◆ **Selected text**:
__________

A New Trial Is Unwarranted Because Substantial Evidence

Evidence Justifies The Jury’s Verdict Concerning Economic Damages

 

1. Damages Available Under FEHA

 

            A victim of discrimination under the Fair Employment and Housing Act (“FEHA”) is entitled to recover those damages which will make her whole, including: back pay, front pay, compensatory or emotional distress damages, punitive damages, and attorneys’ fees and costs. Footnote The remedial goal of FEHA is to restore an individual who proves discrimination in violation of FEHA to the position/status she would have enjoyed but for defendant’s wrongful conduct. Ackerman v. Western Electric Co., Inc., 643 F.Supp. 836, 852, aff’d 860 F.2d 1514 (9th Cir. 1988). A successful plaintiff in a Title VII action may properly be awarded lost front pay where hostility between the parties or other conditions make reinstatement unfeasible. Thorne v. City of El Segundo, 802 F.2d 1131, 1137 (9th Cir.1986). The plaintiff has the burden of demonstrating the amount she would have earned had she worked for the defendant employer. DFEH v. Livermore Joe’s Inc. (1990) FEHC Dec. No. 90-07 pp.21-22. This, Plaintiff Tylo has done. Exhibit 1 - the Contract of Employment sets forth the amounts she would have been paid had she not been terminated. Footnote

             By its very nature, an award of front pay requires some speculation. However, " 'the problem is more imaginary than real.' (Citation omitted.)" Blum v. Witco Chemical Co., 829 F.2d 367, 375 (3d Cir.1987). In order to obtain such an award, the plaintiff need merely prove her damages sufficiently to exclude unreasonable speculation. Ibid. The risks associated with any remaining speculation in awarding front pay are "upon the employer, since it was the employer's wrongdoing that ... precluded victims of employment discrimination from positions for which they had applied." Bartek v. Urban Redevelopment Authority of Pittsburgh, 882 F.2d 739, 746 (3d Cir.1989). As set forth below, based upon the specific amount, $894,601 awarded by the jury in economic damages, it is apparent that the jury considered all of the evidence and ignored argument of counsel. Footnote

a. Evidence Supporting Economic Damages

            Defendants challenge the jury’s award of economic damages for the four year contract of employment period claiming that there was no evidence that Melrose Place would be on the air the beyond the 1997-98 season (e.g. another two years, 1998-1999 and 1999-2000). But of course there was evidence which the jury was entitled to rely upon in finding that the economic damages for an additional two year period were not speculative. The jury heard:

                      that Melrose Place had been on the air for numerous years;             

                      Frank South boast about the “quality” of their product;

                      Frank South testify that they had a dedicated viewer following;

                      that Lisa Rinna’s contract options for the 1996-1997 season were picked up after the first eight episodes;

                      that Lisa Rinna’s contract option for the second year (1997-1998) of her contract was picked up;

                      testimony about Aaron Spelling’s power in the entertainment industry; and

                      that Aaron Spelling (who has numerous prime time television shows) “liked” Hunter Tylo.

__________

Decide whether each statement agrees with the damages passage, answering yes or no and quoting the words that settle it: (a) The jury awarded $894,601 in economic damages. (b) Front pay in a Title VII action may be awarded only when the employer agrees that reinstatement is unfeasible. (c) The defendant employer bears the burden of showing how much the plaintiff would have earned. The data comes from a different source than the damages passage.

◆ **Given information**:

__________

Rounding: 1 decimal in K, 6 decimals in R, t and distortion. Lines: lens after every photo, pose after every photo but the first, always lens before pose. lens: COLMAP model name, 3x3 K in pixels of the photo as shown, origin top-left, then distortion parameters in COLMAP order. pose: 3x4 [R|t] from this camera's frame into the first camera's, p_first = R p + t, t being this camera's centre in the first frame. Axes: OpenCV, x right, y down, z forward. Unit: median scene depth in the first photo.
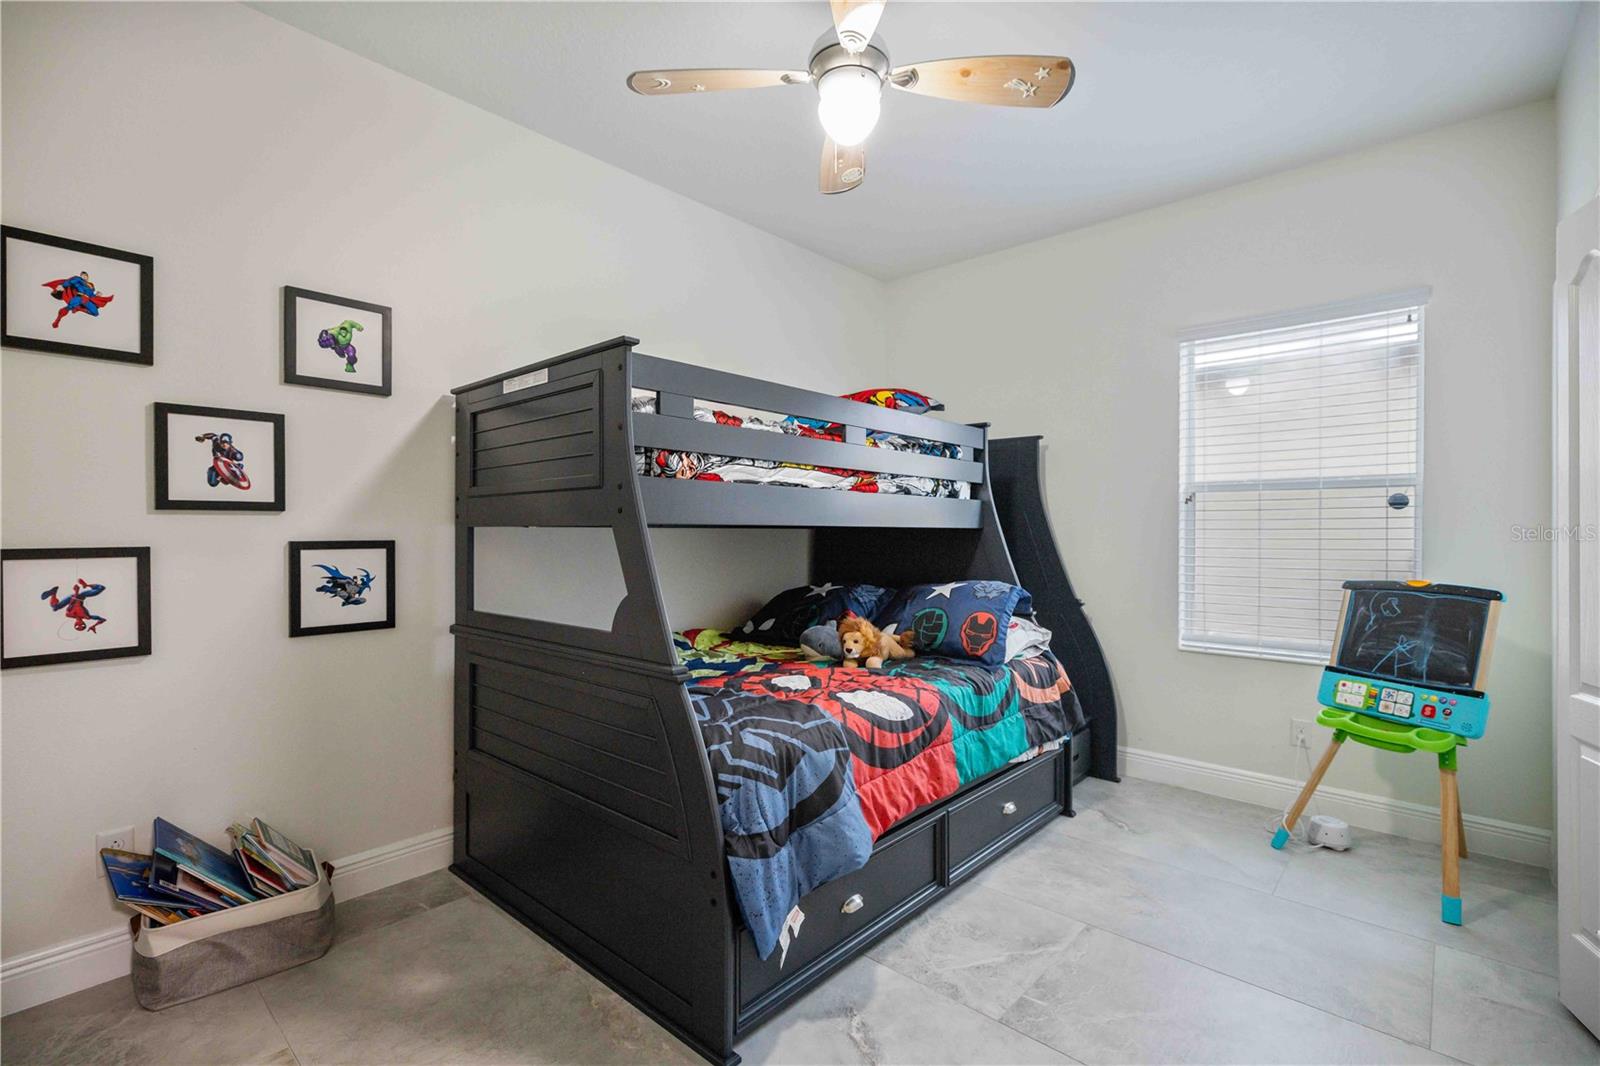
lens RADIAL K [[714.6, 0, 800.0], [0, 714.6, 533.0], [0, 0, 1]] dist [0.001160, 0.000039]
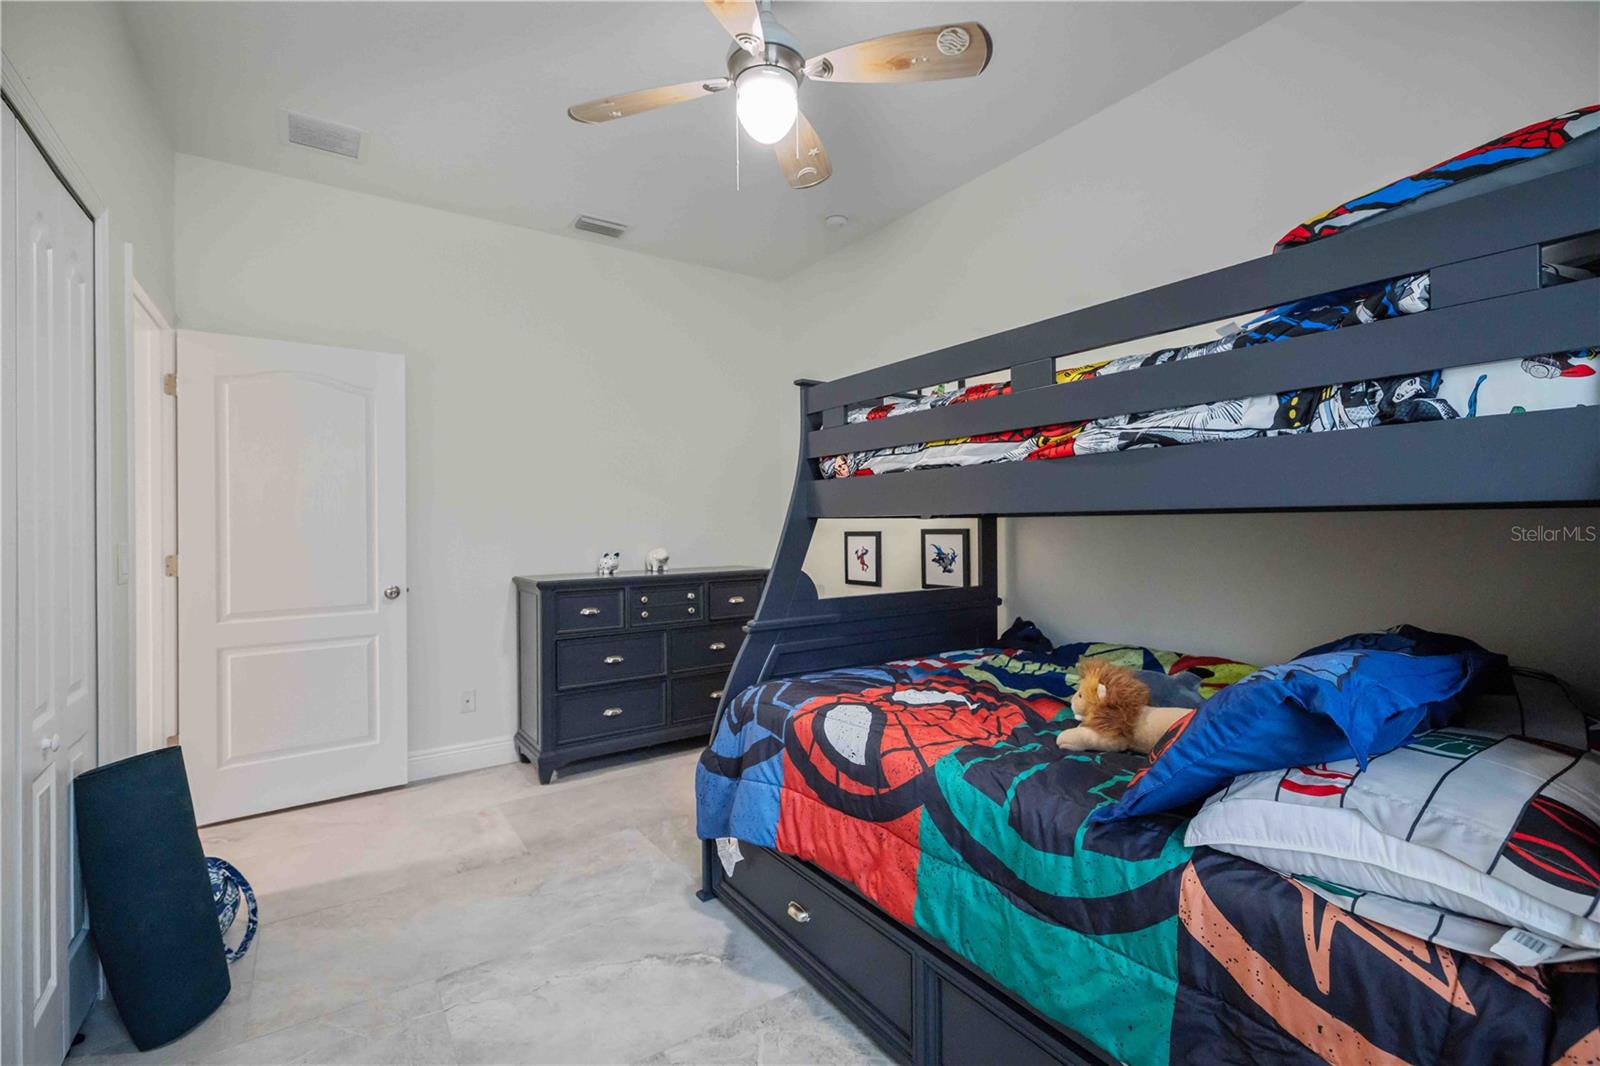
lens RADIAL K [[697.7, 0, 797.7], [0, 697.7, 516.4], [0, 0, 1]] dist [0.000344, 0.000067]
pose [[-0.225685, -0.011124, -0.974137, 0.869319], [0.005665, 0.999903, -0.012731, 0.001778], [0.974184, -0.008392, -0.225600, 1.067696]]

__________

◆ **Task result**:
(a) Yes: "$894,601 awarded by the jury in economic damages"
(b) No: "where hostility between the parties or other conditions make reinstatement unfeasible"
(c) No: "The plaintiff has the burden of demonstrating the amount she would have earned"